Instructions for the task: All that should come back is the lines of the data below from the one containing "Get the Container" to the one containing "-it CONTAINER sudo", inclusive, exactly as they stand.

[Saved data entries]
──────

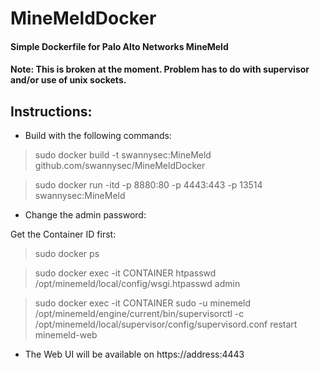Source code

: # MineMeldDocker
#### Simple Dockerfile for Palo Alto Networks MineMeld

#### Note: This is broken at the moment.  Problem has to do with supervisor and/or use of unix sockets.

## Instructions:
* Build with the following commands:

> sudo docker build -t swannysec:MineMeld github.com/swannysec/MineMeldDocker

> sudo docker run -itd -p 8880:80 -p 4443:443 -p 13514 swannysec:MineMeld

* Change the admin password:

Get the Container ID first:

> sudo docker ps

> sudo docker exec -it CONTAINER htpasswd /opt/minemeld/local/config/wsgi.htpasswd admin

> sudo docker exec -it CONTAINER sudo -u minemeld /opt/minemeld/engine/current/bin/supervisorctl -c /opt/minemeld/local/supervisor/config/supervisord.conf restart minemeld-web

* The Web UI will be available on https://address:4443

──────

Answer area:
Get the Container ID first:

> sudo docker ps

> sudo docker exec -it CONTAINER htpasswd /opt/minemeld/local/config/wsgi.htpasswd admin

> sudo docker exec -it CONTAINER sudo -u minemeld /opt/minemeld/engine/current/bin/supervisorctl -c /opt/minemeld/local/supervisor/config/supervisord.conf restart minemeld-web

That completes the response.